Stored items
+-------+
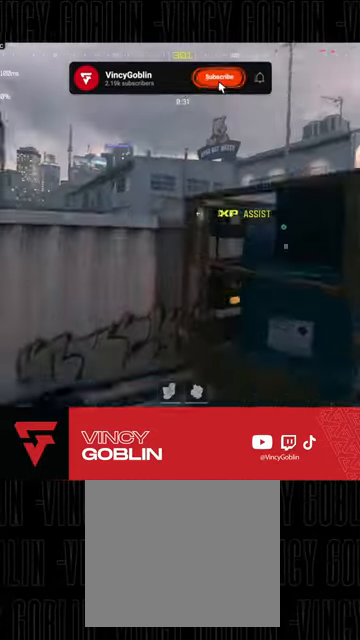
{"buttons": [], "left_stick": "up-left", "right_stick": "center", "events": [[33, "L1", "up"], [33, "L2", "up"], [167, "L3", "down"], [300, "L3", "up"], [333, "right_stick", "right"], [367, "L1", "down"], [467, "L1", "up"], [467, "left_stick", "up-left"], [467, "right_stick", "center"]]}
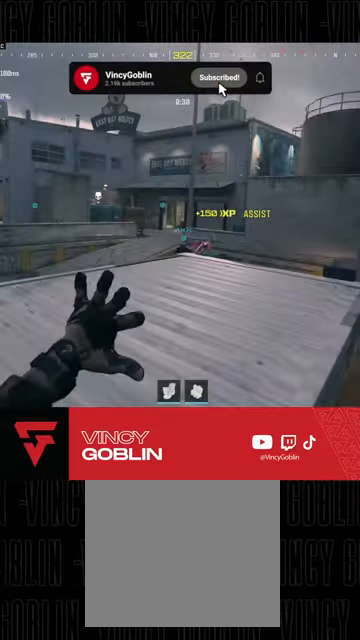
{"buttons": [], "left_stick": "center", "right_stick": "center", "events": [[200, "left_stick", "center"], [200, "right_stick", "right"], [500, "right_stick", "center"]]}
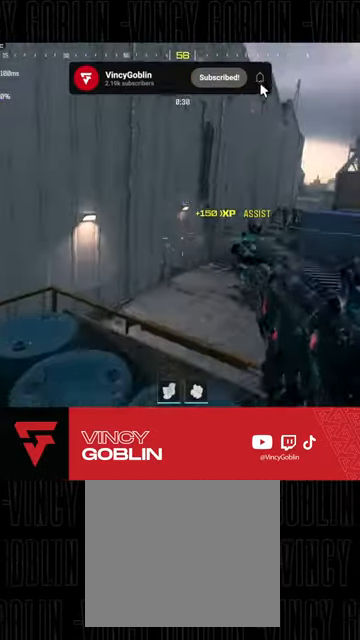
{"buttons": [], "left_stick": "up", "right_stick": "left", "events": [[33, "left_stick", "up-right"], [67, "right_stick", "down-right"], [100, "left_stick", "up"], [133, "L3", "down"], [233, "right_stick", "center"], [433, "L3", "up"], [433, "right_stick", "left"]]}
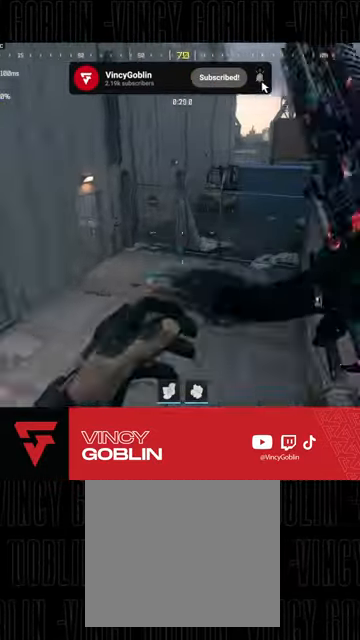
{"buttons": [], "left_stick": "up-right", "right_stick": "left"}
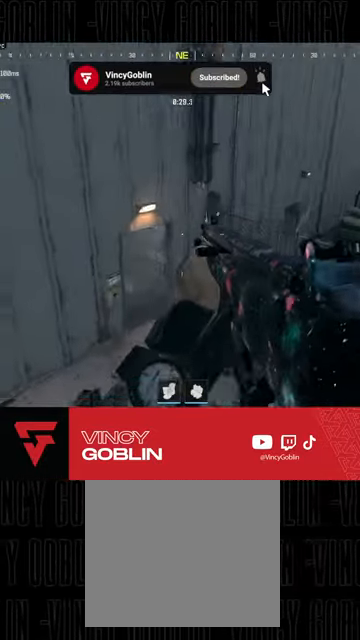
{"buttons": ["L3"], "left_stick": "up", "right_stick": "center", "events": [[100, "right_stick", "center"], [233, "right_stick", "left"], [267, "L3", "down"], [300, "left_stick", "up-left"], [367, "L3", "up"], [367, "left_stick", "up"], [400, "right_stick", "center"], [467, "L3", "down"]]}
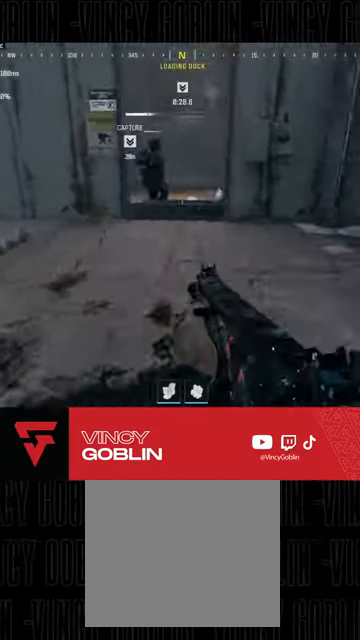
{"buttons": ["R2"], "left_stick": "up-right", "right_stick": "up-right", "events": [[33, "L3", "up"], [100, "L3", "down"], [133, "right_stick", "left"], [200, "right_stick", "up-left"], [233, "R3", "down"], [333, "right_stick", "center"], [367, "left_stick", "up-right"], [400, "L3", "up"], [433, "R2", "down"], [433, "R3", "up"], [433, "right_stick", "up-right"]]}
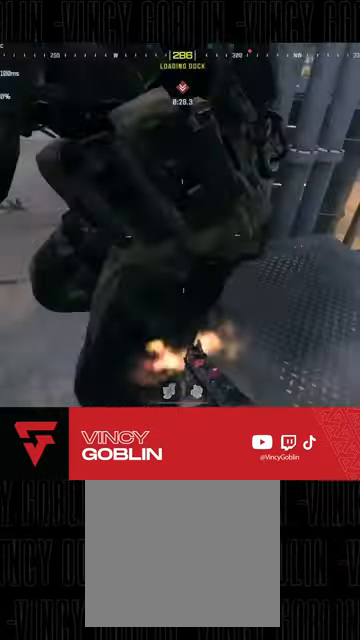
{"buttons": ["R2"], "left_stick": "down-left", "right_stick": "center", "events": [[33, "L1", "down"], [33, "left_stick", "center"], [33, "right_stick", "center"], [100, "left_stick", "down-left"], [100, "right_stick", "left"], [133, "L1", "up"], [300, "L1", "down"], [300, "L2", "down"], [300, "right_stick", "center"], [367, "L1", "up"], [367, "L2", "up"], [433, "L1", "down"], [433, "L2", "down"], [500, "L1", "up"], [500, "L2", "up"]]}
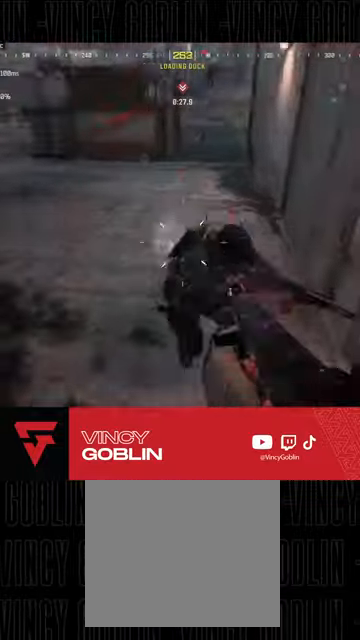
{"buttons": [], "left_stick": "up", "right_stick": "left", "events": [[67, "L1", "down"], [67, "right_stick", "right"], [100, "left_stick", "left"], [133, "L1", "up"], [200, "right_stick", "center"], [233, "left_stick", "up-left"], [333, "L3", "down"], [333, "right_stick", "left"], [367, "R2", "up"], [367, "left_stick", "up"], [467, "L3", "up"]]}
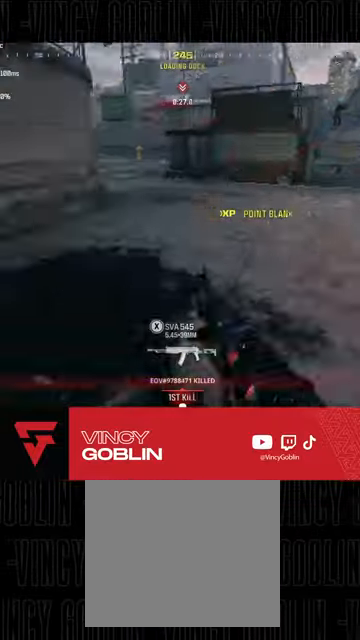
{"buttons": ["L1"], "left_stick": "up-left", "right_stick": "right", "events": [[33, "L3", "down"], [133, "L3", "up"], [133, "left_stick", "up-left"], [133, "right_stick", "center"], [200, "L3", "down"], [233, "left_stick", "up"], [300, "L3", "up"], [333, "right_stick", "right"], [467, "left_stick", "up-left"], [500, "L1", "down"]]}
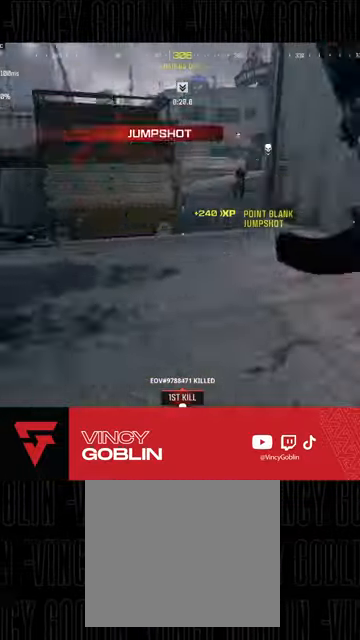
{"buttons": [], "left_stick": "left", "right_stick": "right", "events": [[67, "right_stick", "center"], [100, "L1", "up"], [100, "left_stick", "left"], [167, "SQUARE", "down"], [233, "SQUARE", "up"], [467, "right_stick", "right"]]}
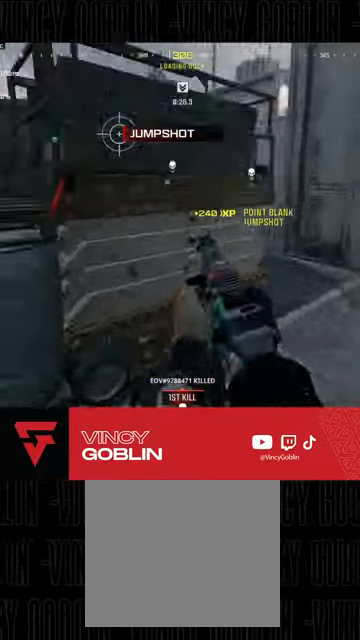
{"buttons": [], "left_stick": "down", "right_stick": "left", "events": [[67, "left_stick", "down-left"], [233, "right_stick", "center"], [400, "left_stick", "down"], [500, "right_stick", "left"]]}
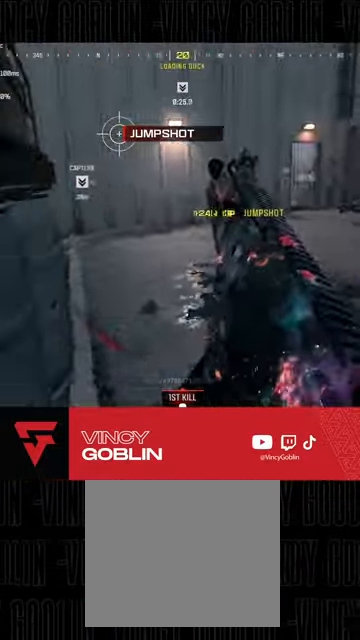
{"buttons": [], "left_stick": "left", "right_stick": "left", "events": [[100, "left_stick", "down-left"], [267, "right_stick", "center"], [367, "left_stick", "left"], [500, "right_stick", "left"]]}
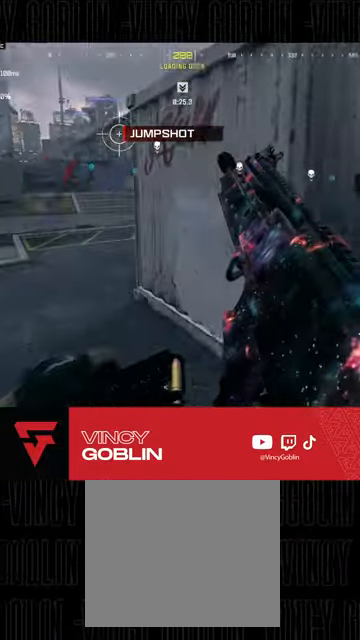
{"buttons": [], "left_stick": "up", "right_stick": "up-right", "events": [[33, "left_stick", "up-left"], [133, "left_stick", "up"], [133, "right_stick", "center"], [167, "L3", "down"], [267, "L3", "up"], [333, "L3", "down"], [433, "L3", "up"], [467, "right_stick", "up-right"]]}
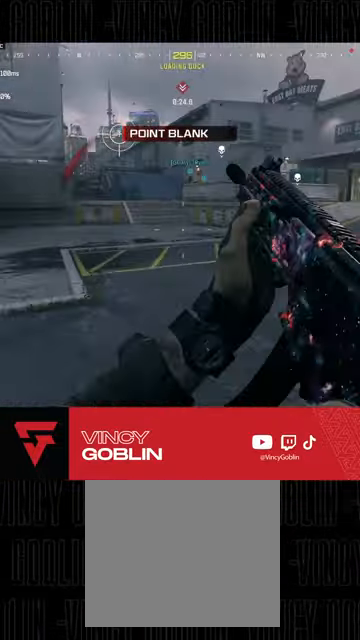
{"buttons": ["L1", "L2"], "left_stick": "up-left", "right_stick": "center", "events": [[100, "L1", "down"], [167, "L2", "down"], [167, "right_stick", "center"], [300, "left_stick", "up-left"]]}
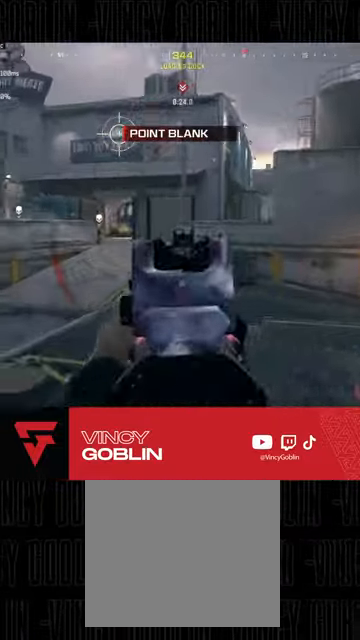
{"buttons": ["TRIANGLE"], "left_stick": "up", "right_stick": "center", "events": [[33, "L1", "up"], [67, "L2", "up"], [133, "right_stick", "left"], [167, "left_stick", "up"], [200, "L3", "down"], [300, "L3", "up"], [333, "right_stick", "center"], [367, "L3", "down"], [467, "L3", "up"], [467, "TRIANGLE", "down"]]}
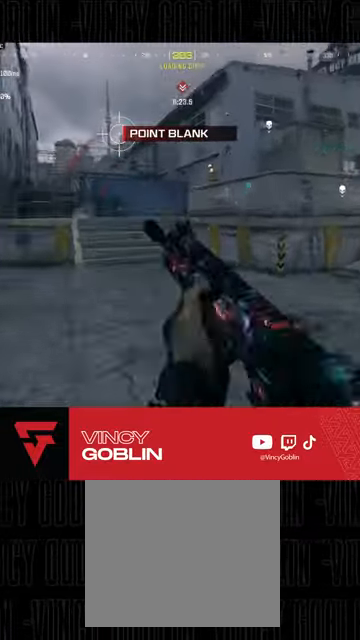
{"buttons": [], "left_stick": "up", "right_stick": "right", "events": [[33, "TRIANGLE", "up"], [100, "TRIANGLE", "down"], [167, "TRIANGLE", "up"], [200, "left_stick", "up-left"], [267, "L3", "down"], [400, "L3", "up"], [400, "left_stick", "up"], [500, "right_stick", "right"]]}
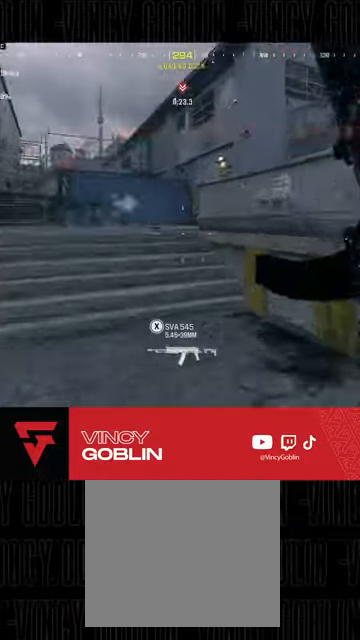
{"buttons": [], "left_stick": "left", "right_stick": "left"}
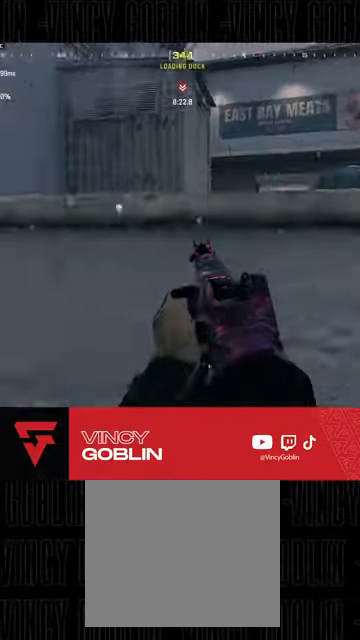
{"buttons": [], "left_stick": "down-right", "right_stick": "right", "events": [[100, "right_stick", "center"], [167, "left_stick", "up"], [200, "L3", "down"], [267, "right_stick", "right"], [333, "L3", "up"], [367, "left_stick", "down-right"]]}
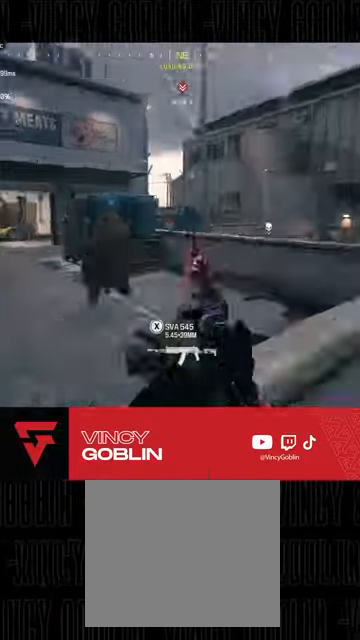
{"buttons": ["L2"], "left_stick": "down-left", "right_stick": "center", "events": [[67, "left_stick", "down-left"], [133, "right_stick", "center"], [167, "R2", "down"], [233, "L1", "down"], [233, "right_stick", "left"], [333, "L1", "up"], [367, "L2", "down"], [400, "right_stick", "center"], [500, "R2", "up"]]}
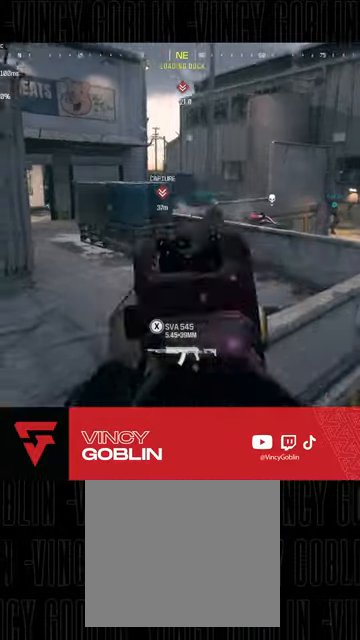
{"buttons": ["L3"], "left_stick": "up-left", "right_stick": "center", "events": [[67, "right_stick", "up"], [167, "L2", "up"], [200, "right_stick", "left"], [300, "left_stick", "up"], [333, "L3", "down"], [433, "L3", "up"], [500, "L3", "down"], [500, "left_stick", "up-left"], [500, "right_stick", "center"]]}
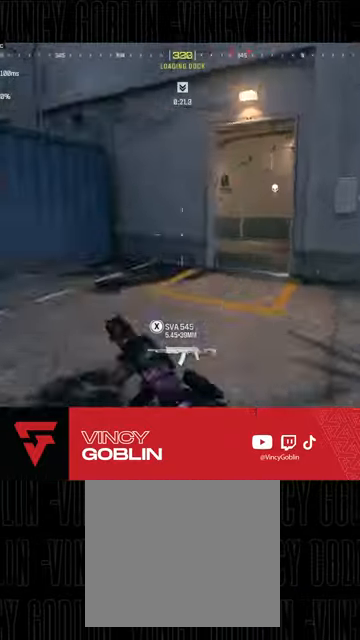
{"buttons": ["L1", "L2"], "left_stick": "right", "right_stick": "center", "events": [[100, "L3", "up"], [100, "left_stick", "up"], [167, "L3", "down"], [200, "R3", "down"], [200, "left_stick", "up-right"], [300, "L3", "up"], [367, "L1", "down"], [367, "R3", "up"], [367, "left_stick", "right"], [467, "L2", "down"]]}
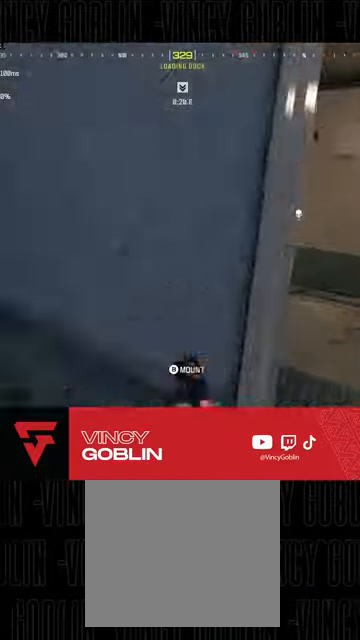
{"buttons": ["L1", "L2", "R3"], "left_stick": "up", "right_stick": "center", "events": [[33, "L1", "up"], [133, "left_stick", "up-right"], [133, "right_stick", "left"], [167, "L1", "down"], [267, "L1", "up"], [400, "left_stick", "up"], [467, "L1", "down"], [500, "R3", "down"], [500, "right_stick", "center"]]}
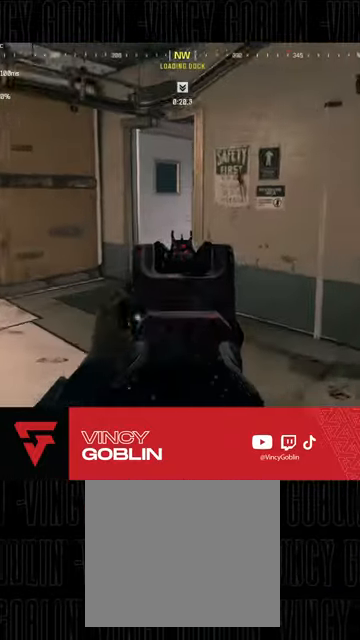
{"buttons": [], "left_stick": "up", "right_stick": "center", "events": [[100, "L1", "up"], [133, "L2", "up"], [433, "R3", "up"]]}
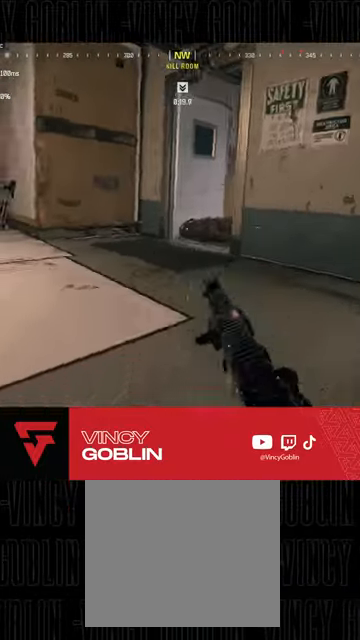
{"buttons": ["R3"], "left_stick": "down-left", "right_stick": "center", "events": [[33, "L3", "down"], [133, "L3", "up"], [233, "L3", "down"], [233, "left_stick", "up-left"], [267, "right_stick", "right"], [367, "L3", "up"], [433, "R3", "down"], [467, "left_stick", "down-left"], [467, "right_stick", "center"]]}
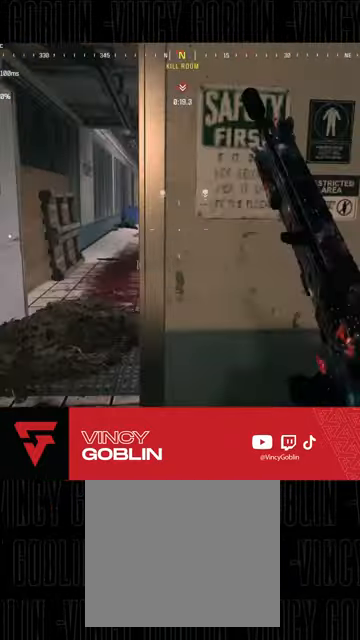
{"buttons": ["L2", "R2"], "left_stick": "center", "right_stick": "up-right"}
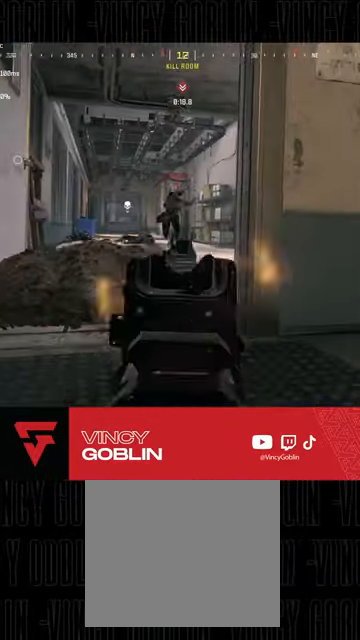
{"buttons": ["L2", "R2"], "left_stick": "down-left", "right_stick": "down", "events": [[33, "right_stick", "up"], [133, "left_stick", "down"], [200, "right_stick", "center"], [233, "left_stick", "down-left"], [333, "left_stick", "left"], [400, "right_stick", "down"], [467, "left_stick", "down-left"]]}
+-------+
Exercise directions >>
Lines in the records above that contain the word "TRIANGLE" need to be counted; the reply is that number and nothing else.

Written solution >>
2